Teddy opened his door and unfettered the locks. They both slid into the car.
“Like what, exactly?”
Harit thought. “She seems very … American.”
“But she’s not even on Facebook.”
“I don’t mean like that. I mean that she really lives here. She belongs here.”
As he spoke these words, Harit heard how American they sounded in and of themselves. The rhythm of them, what they conveyed, was American. The sense of belonging itself—it was something that preoccupied so many people in this country. It was why every immigrant he knew felt a social obligation not only to belong but also to know, to the exact emotional fiber, where he belonged. That had been the basis of his anxiety during dinner—determining where he’d belonged at the table and at the restaurant. Now he just had to figure out where he belonged everywhere else—at home, at the store, and beyond.

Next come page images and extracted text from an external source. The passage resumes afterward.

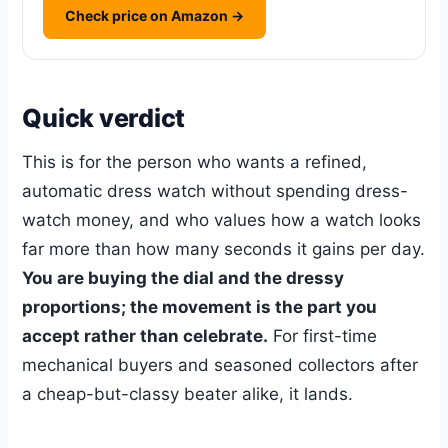
Check price on Amazon →
Quick verdict
This is for the person who wants a refined,
automatic dress watch without spending dress-
watch money, and who values how a watch looks
far more than how many seconds it gains per day.
You are buying the dial and the dressy
proportions; the movement is the part you
accept rather than celebrate.
For first-time
mechanical buyers and seasoned collectors after
a cheap-but-classy beater alike, it lands.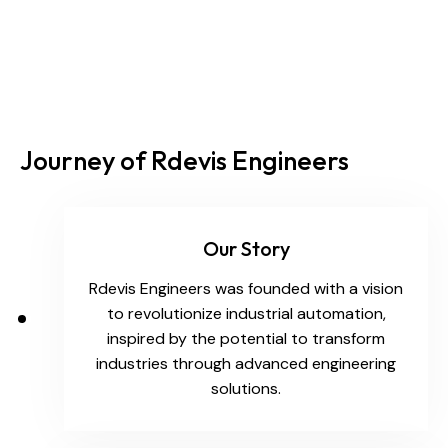
Journey of Rdevis Engineers
Our Story
Rdevis Engineers was founded with a vision
to revolutionize industrial automation,
inspired by the potential to transform
industries through advanced engineering
solutions.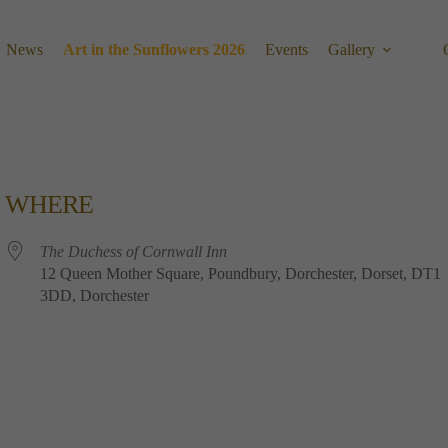
News
Art in the Sunflowers 2026
Events
Gallery
WHERE
The Duchess of Cornwall Inn
12 Queen Mother Square, Poundbury, Dorchester, Dorset, DT1
3DD, Dorchester
Calendar
Office 365
Outlook 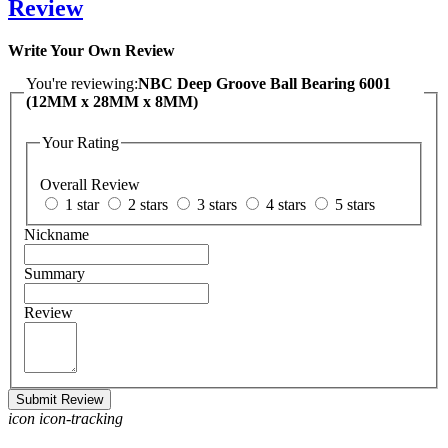
Review
Write Your Own Review
You're reviewing:
NBC Deep Groove Ball Bearing 6001
(12MM x 28MM x 8MM)
Your Rating
Overall Review
1 star
2 stars
3 stars
4 stars
5 stars
Nickname
Summary
Review
Submit Review
icon icon-tracking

When they pulled up in front of Harit’s home a few minutes later, Teddy said, “We will have to do this again soon.”
“If Ranjanaji wishes to see us again, she will be in touch with us.”
“No, dear, that’s why I got her e-mail. I’m going to send her a message when I get home.”
Harit wanted to challenge this. He wanted to explain to Teddy that it wasn’t proper. He was already trying to imagine what the interaction would be between Ranjana and her husband, the professor. A man accustomed to problems and solving them, finding weaknesses and correcting them. It would be so easy for him to detect the slightly suspect behavior of his wife. Indeed, Harit was now assuming that Ranjana had detected in the evening the same kind of comfort that he had experienced. And he was assuming that she carried in her body the same tingling that he felt as he bid Teddy good night and walked up to his house in the dark. Interactions like this evening’s, which made you feel appreciated and listened to, had no other result but to change your life for the better.
But as Harit turned the key in the back door, he found his comfort overtaken by the oppression of his home.
*
Mohan was not yet back from tennis. The silence was all the more pronounced following the rattle and hum of the evening. Ranjana wanted to call him on his cell and find out just how long he would be; she felt a great urge to write, if only about the evening and not about the supernatural, but she also didn’t want to begin if Mohan was due in the door five minutes from now. Then again, it had been so long since she had phoned him like that. They had not shared a sense of urgency—apart from being parents to Prashant—in years. To call Mohan would be to disrupt this long-standing state.
She picked up the phone and called him anyway.